Le 21 avril a été un avertissement, l’expression d’un rejet de ce système. C’est un phénomène que l’ont retrouve dans la plupart des pays d’Europe, qui a vu la parti de Haider, le FPÖ, participer au gouvernement en Autriche. En Angleterre, malgré un mode de scrutin défavorable, le BNP (British National Party) a désormais plus de 10 conseillers municipaux. En Belgique, le Vlaams Block (nationaliste flamand, très violent à l’encontre des organisation du mouvement ouvrier) a encore progressé aux dernières élections (22% à Gand par exemple), et le Front National, groupuscule d’extrême droite mais qui a bénéficié de son nom grâce au score de Le Pen l’an passé, a fait 9% en Wallonie (partie francophone de la Belgique).
Car partout en Europe, les anciens partis de la classe ouvrière se sont ouvertement convertis à la gestion du capitalisme au profit des patrons, laissant les travailleurs, et notamment les travailleurs très exploités, seuls face à la violence de l’exploitation patronale, et à la violence toute entière d’une société qui multiplie les injustices, la misère… L’extrême droite cache son projet ultralibéral derrière un discours populiste contre les » élites « , en défense des » petits et des sans grades » (Le Pen le 21/04/02).
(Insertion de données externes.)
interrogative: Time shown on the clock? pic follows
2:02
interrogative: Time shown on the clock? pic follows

Mais dans la réalité, l’ensemble des dirigeants du FN sont des couches sociales supérieures de la société (beaucoup de patrons de PME), et le soutien apporté par Le Pen à la casse des retraites ne trompe pas, c’est bien en défense du capitalisme que se pose ce parti, la propagande raciste servant à faire croire aux travailleurs que leur problème n’est pas leur patron (sauf si il est étranger ou juif ou de gauche) mais bien le travailleur immigré qui est pourtant exploité lui aussi. Les travailleurs de Moulinex, MetalEurop etc. apprécient certainement.
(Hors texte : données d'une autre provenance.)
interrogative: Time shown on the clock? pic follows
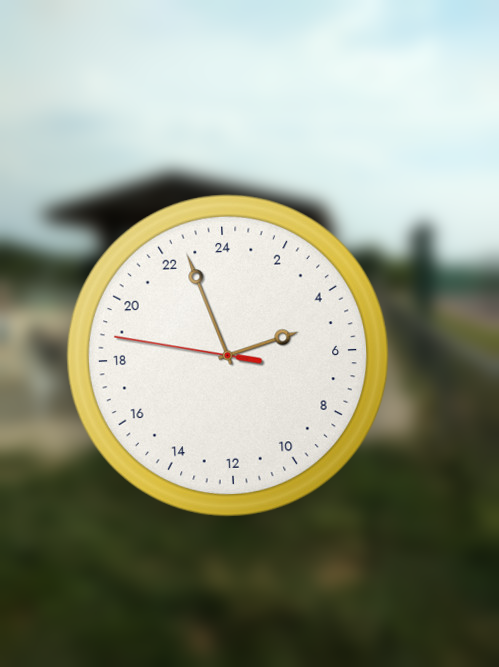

Tant que le mouvement ouvrier, et notamment l’extrême gauche n’aura pas proposé d’alternative de masse, des millions de travailleurs peuvent se faire embobiner par Le Pen et ses amis. Ceci peut se reproduire aux prochaines élections. Répondre comme beaucoup l’ont fait, au vote protestataire, anti-système (bien que cela était confus et reste source de dangers), par un appel (nécessairement sans contenu social et de classe) à voter pour le candidat anti-immigré et pro-patronal, Chirac, ne décrochera pas ces travailleurs de Le Pen, cela peut même les conforter dans le slogan « tous pourris » et mettre une partie de l’extrême gauche dans ce sac.